At Bencoolen in the isle of Sumatra they sent a shoulder of the sacrificed goat to the English, who ate of it, and asked me to do so too; but I refused.
When I was at Madras, or Fort St. George, I took notice of a great ceremony used for several nights successively by the idolaters inhabiting the suburbs: both men and women (these very well clad) in a great multitude went in solemn procession with lighted torches, carrying their idols about with them. I knew not the meaning of it.
I observed some went purposely carrying oil to sprinkle into the lamps to make them burn the brighter. They began their round about 11PM and, having paced it gravely about the streets till two or three o’clock in the morning, their idols were carried with much ceremony into the temple by the chief of the procession, and some of the women I saw enter the temple, particularly. Their idols were different from those of Tonquin, Cambodia, etc., being in human shape.
They Refit Their Ship
We arrived at these islands on March 14, 1687.
The next day we searched about for a place to careen in; and the 16th day we entered the harbour and immediately provided to careen.
Some men were set to fell great trees to saw into planks; others went to unrigging the ship; some made a house to put our goods in and for the sail-maker to work in.

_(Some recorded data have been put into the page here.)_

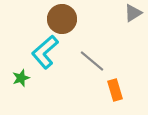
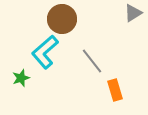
gray line: rotated 12 degrees clockwise
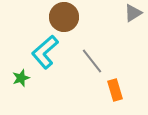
brown circle: moved 2 px right, 2 px up
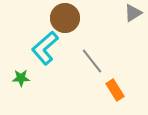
brown circle: moved 1 px right, 1 px down
cyan L-shape: moved 4 px up
green star: rotated 18 degrees clockwise
orange rectangle: rotated 15 degrees counterclockwise
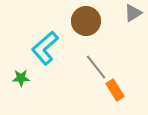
brown circle: moved 21 px right, 3 px down
gray line: moved 4 px right, 6 px down
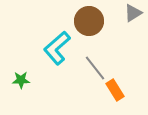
brown circle: moved 3 px right
cyan L-shape: moved 12 px right
gray line: moved 1 px left, 1 px down
green star: moved 2 px down
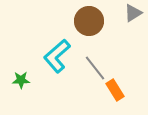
cyan L-shape: moved 8 px down
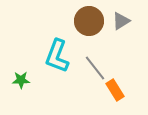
gray triangle: moved 12 px left, 8 px down
cyan L-shape: rotated 28 degrees counterclockwise
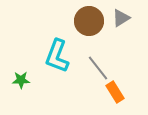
gray triangle: moved 3 px up
gray line: moved 3 px right
orange rectangle: moved 2 px down
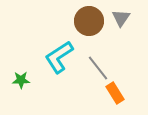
gray triangle: rotated 24 degrees counterclockwise
cyan L-shape: moved 2 px right, 1 px down; rotated 36 degrees clockwise
orange rectangle: moved 1 px down
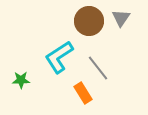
orange rectangle: moved 32 px left
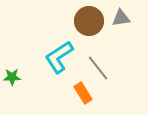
gray triangle: rotated 48 degrees clockwise
green star: moved 9 px left, 3 px up
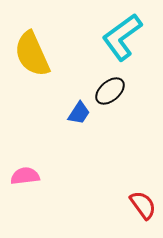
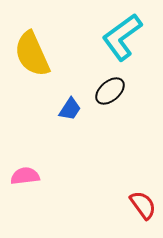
blue trapezoid: moved 9 px left, 4 px up
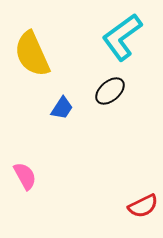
blue trapezoid: moved 8 px left, 1 px up
pink semicircle: rotated 68 degrees clockwise
red semicircle: moved 1 px down; rotated 100 degrees clockwise
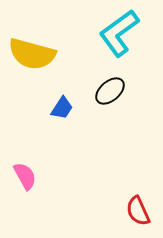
cyan L-shape: moved 3 px left, 4 px up
yellow semicircle: rotated 51 degrees counterclockwise
red semicircle: moved 5 px left, 5 px down; rotated 92 degrees clockwise
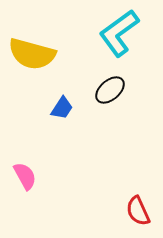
black ellipse: moved 1 px up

The country people resorted to us and brought us of the fruits of the island, with hogs, and sometimes turtle; for which they received rice in exchange, which we had a shipload of, taken at Manila.

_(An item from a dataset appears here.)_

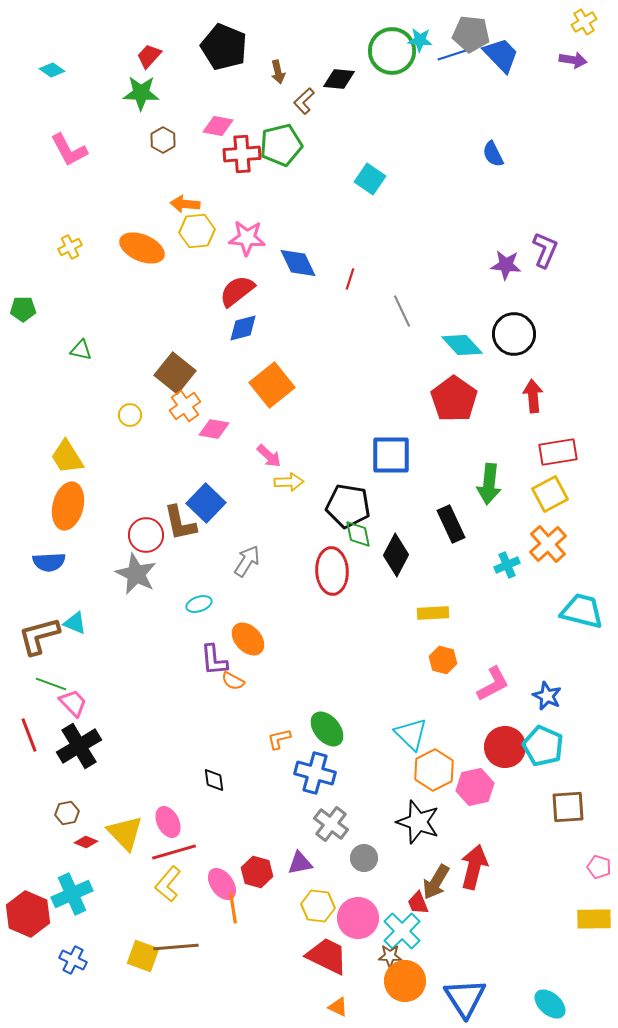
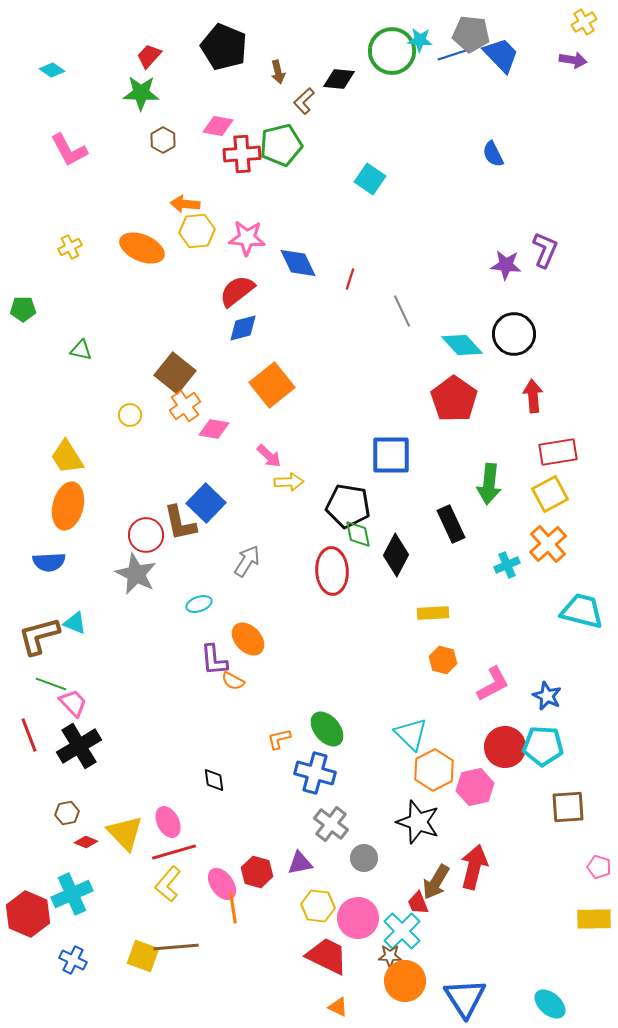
cyan pentagon at (543, 746): rotated 21 degrees counterclockwise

We bought of them also a good quantity of their pitchy liquor, which we boiled, and used about our ship’s bottom. We mixed it first with lime which we made here, and it made an excellent coat and stuck on very well.
We stayed in this harbour from the 16th day of March till the 16th of April; in which time we made a new suit of sails of the cloth that was taken in the prize. We cut a spare main-top-mast and sawed plank to sheath the ship’s bottom; for she was not sheathed all over at Mindanao, and that old plank that was left on then we now ripped off and clapped on new.
While we lay here two of our men died, who were poisoned at Mindanao, they told us of it when they found themselves poisoned and had lingered ever since.
They were opened by our doctor, according to their own request before they died, and their livers were black, light and dry, like pieces of cork.
THEY TAKE IN WATER, AND A PILOT FOR THE BAY OF SIAM.
Our business being finished here we left the Spanish prize taken at Manila, and most of the rice, taking out enough for ourselves, and on the 17th day we went from hence to the place where we first anchored, on the north side of the great island, purposely to water; for there was a great stream when we first came to the island, and we thought it was so now.
But we found it dried up, only it stood in holes, two or three hogsheads or a tun in a hole: therefore we did immediately cut bamboos and made spouts through which we conveyed the water down to the seaside by taking it up in bowls, and pouring it into these spouts or troughs. We conveyed some of it thus near half a mile.
While we were filling our water Captain Read engaged an old man, one of the inhabitants of this island, the same who I said could speak the Malayan language, to be his pilot to the Bay of Siam; for he had often been telling us that he was well acquainted there, and that he knew some islands there where there were fishermen lived who he thought could supply us with salt-fish to eat at sea; for we had nothing but rice to eat.
The easterly monsoon was not yet done; therefore it was concluded to spend some time there and then take the advantage of the beginning of the western monsoon to return to Manila again.
The 21st day of April 1687 we sailed from Pulo Condore, directing our course west by south for the Bay of Siam. We had fair weather and a fine moderate gale of wind at east-north-east.